Uno de los hábitos recientes de la izquierda hispánica (y canaria) es escandalizarse porque a los catalanes no les dejan celebrar su anhelado referéndum sobre la independencia. Es sorprendente que miles de personas adultas que se consideran progresistas sucumban a la épica de las banderas y a la fantasía de la aurora promisoria de una república que tendría como referentes políticos a Artur Mas y Oriol Junqueras. El origen de la indignación hunde su raíz en la convicción de que nada puede ser más democrático que el pueblo catalán decida su propio destino. Por tanto cuestionar el derecho a un referéndum es, directa y explícitamente, un atentado antidemocrático, un escupitajo a la voluntad popular, un ejercicio cínicamente autoritario.
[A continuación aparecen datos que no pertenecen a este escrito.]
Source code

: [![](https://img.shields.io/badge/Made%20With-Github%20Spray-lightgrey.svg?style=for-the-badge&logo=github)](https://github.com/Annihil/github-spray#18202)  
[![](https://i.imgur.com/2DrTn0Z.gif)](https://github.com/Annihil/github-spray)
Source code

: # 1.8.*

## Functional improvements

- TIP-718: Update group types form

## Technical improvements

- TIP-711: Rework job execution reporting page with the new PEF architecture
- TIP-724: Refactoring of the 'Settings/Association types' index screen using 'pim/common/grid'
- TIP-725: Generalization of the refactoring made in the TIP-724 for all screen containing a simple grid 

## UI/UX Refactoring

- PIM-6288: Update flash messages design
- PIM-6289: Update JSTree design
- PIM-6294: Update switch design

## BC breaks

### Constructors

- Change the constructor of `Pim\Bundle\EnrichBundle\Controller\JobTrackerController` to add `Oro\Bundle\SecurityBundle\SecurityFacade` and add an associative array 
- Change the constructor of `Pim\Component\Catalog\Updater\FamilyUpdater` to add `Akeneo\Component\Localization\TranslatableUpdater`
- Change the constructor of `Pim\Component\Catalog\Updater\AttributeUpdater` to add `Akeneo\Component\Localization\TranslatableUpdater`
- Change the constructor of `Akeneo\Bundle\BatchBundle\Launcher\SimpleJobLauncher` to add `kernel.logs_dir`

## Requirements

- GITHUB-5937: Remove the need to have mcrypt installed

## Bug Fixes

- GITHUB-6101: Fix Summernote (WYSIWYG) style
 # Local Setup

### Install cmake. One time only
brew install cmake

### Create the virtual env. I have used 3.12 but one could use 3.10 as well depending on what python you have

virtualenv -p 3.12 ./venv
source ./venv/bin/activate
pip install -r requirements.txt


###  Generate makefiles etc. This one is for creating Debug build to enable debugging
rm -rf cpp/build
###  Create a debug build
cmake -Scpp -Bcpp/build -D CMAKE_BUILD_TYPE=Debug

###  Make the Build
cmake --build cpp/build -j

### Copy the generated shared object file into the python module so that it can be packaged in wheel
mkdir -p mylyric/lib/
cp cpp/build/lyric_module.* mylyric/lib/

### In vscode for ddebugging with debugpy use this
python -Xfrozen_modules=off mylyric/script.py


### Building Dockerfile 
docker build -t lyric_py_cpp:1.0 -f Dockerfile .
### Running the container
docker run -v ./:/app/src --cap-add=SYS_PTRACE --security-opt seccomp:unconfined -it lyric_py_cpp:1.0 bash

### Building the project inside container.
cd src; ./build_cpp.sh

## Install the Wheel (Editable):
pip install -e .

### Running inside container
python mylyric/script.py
Un escándalo inconcebible –según he leído en alguna parte –en un país civilizado.
Sin embargo, en los países civilizados en los que rigen constituciones democráticas, precisamente, las consultas secesionistas, las urnas exigidas para votar una independencia política destinada a la creación de un nuevo Estado no son procesos sencillos, coyunturales o dotados con garantías legales y normativas definidas solamente por una u otra parte. La deleitosa obsesión de ciertos sectores de la izquierda que traducen la negativa de las Cortes españolas en conceder a la Generalitat la competencia de convocar una consulta en un síntoma más de una pseudodemocracia ruin y miserable resulta un ejercicio fascinante pero pueril. Adornarlos con mentiras e inexactitudes extraídas con forceps de experiencias como las de Québec o Escocia no les concede mayor respetabilidad política o intelectual.
La cerril e irresponsable actitud del PP y las actitudes sin freno y marcha atrás del Gobierno catalán y su base parlamentaria parecen encantadas en mantener, atascar y exasperar un conflicto de legitimidades. Ciertamente es difícil exagerar la estúpida responsabilidad de la derecha política española en la desafección catalana hacia el Estado y el crecimiento de la demanda independentista. Pero ningún gobierno español concebible estaría dispuesto a conceder a un gobierno autonómico el derecho de independizar su territorio unilateralmente y en las condiciones y plazos que le plazca. Tampoco en Canadá, tampoco en Escocia. Aquí lo que falta, precisamente, es política. La negociación de una reforma constitucional y, posteriormente en su caso, la convocatoria de un referéndum cuyo contenido sea pactado ineludiblemente entre ambos gobiernos y que, desde luego, exija una supermayoría – algún politólogo ha propuesto con tino un voto a favor de la independencia superior al 60% en las tres provincias catalanas – para tomar una decisión de semejante envergadura y de una trascendencia no plenamente mensurable. Exigir democracia no debería ser incompatible con conocer y reconocer el funcionamiento de un Estado de derecho.